When small business manufacturing companies must work with limited resources, shipping and distribution costs can expensive. However, one company has devised a way to reduce manufacturing costs by having open source furniture designs.

In the effort to keep manufacturing local, OpenDesk in the United Kingdom allows designers and makers to download designs of furniture from its online community, according to Gizmag. Makers can assemble furniture parts that are cut from wood using a CNC machine. The founders of OpenDesk wanted to fabricators globally to try out designs, saying they wanted to create a network for furniture makers.

"We chose to go open source initially because we wanted to get positive feedback from people on what they thought of designs and ensure they could fabricate for their own personal use if they had access to a CNC mill," said Nick Ierodiaconou, OpenDesk director and lead designer, to Gizmag.

Businesses have the choice of working with raw materials themselves or buying parts that are ready for assembly to be made into desks, tables, stools and more.

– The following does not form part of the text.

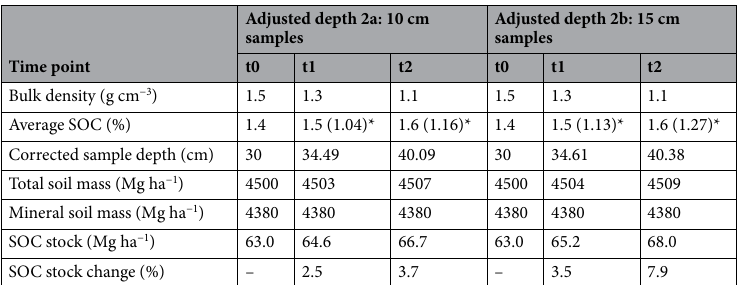
Table 4. Scenario 2: Changes in SOC stocks, total soil mass, and mineral soil mass using adjusted depth (ESM correction) approach, with split sampling intervals of 10 cm (scenario 2a) and 15 cm (scenario 2b) intervals at three-time points. *Indicates the average SOC concentration in the lowest sample depth interval.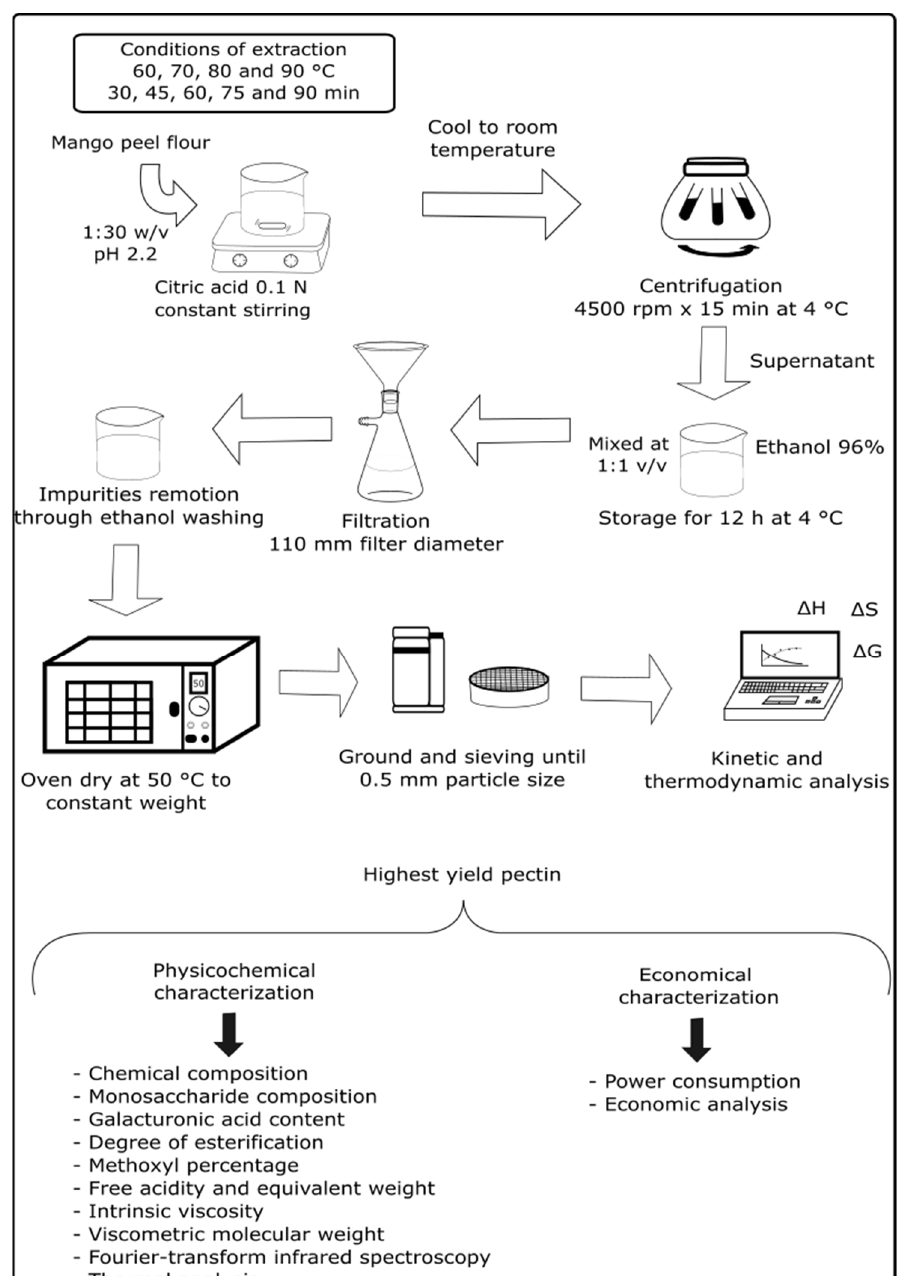
Figure 1 . Extraction strategy of Haden mango peel pectin and further analyses of the highest yield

While designs are free to download, OpenDesk also functions as a freemium model, where consumers can have furniture made after agreeing to a fee, which helps increase business for local manufacturers. Buyers can choose the option of "Get It Made" for furniture pieces and tell the site where to deliver the finished product.

SBA awards $55 million in small business loans in 2013

To purchase raw materials such as wood, small business manufacturers often turn to loans. To help pay for expenses that are crucial for production, the Small Business Administration offers various loan programs to qualified businesses. The SBA will have given out at least 129 loans worth $54,983,700 before the end of the fiscal year with each loan averaging out to $426,000, The Cleveland Plain Dealer reported. Businesses that benefited from these loans include manufacturers in Ohio such as Advanced Manufacturing, which bought a gearbox after receiving a $2 million SBA loan in 2011.

Local SBA District Director Gil Goldberg said the region may receive the same amount of loans this year compared to 2012. The numbers for 2013 are slightly below last year's fiscal period of 150 loans totaling $65,854,200 with an average of nearly $439,000 per loan. This is more than double the total given out during the start of the recession in 2009, the local SBA office for northern Ohio gave out 89 manufacturing loans that totaled $26,490,400.

"I think that tells us that manufacturing is still growing," Goldberg said.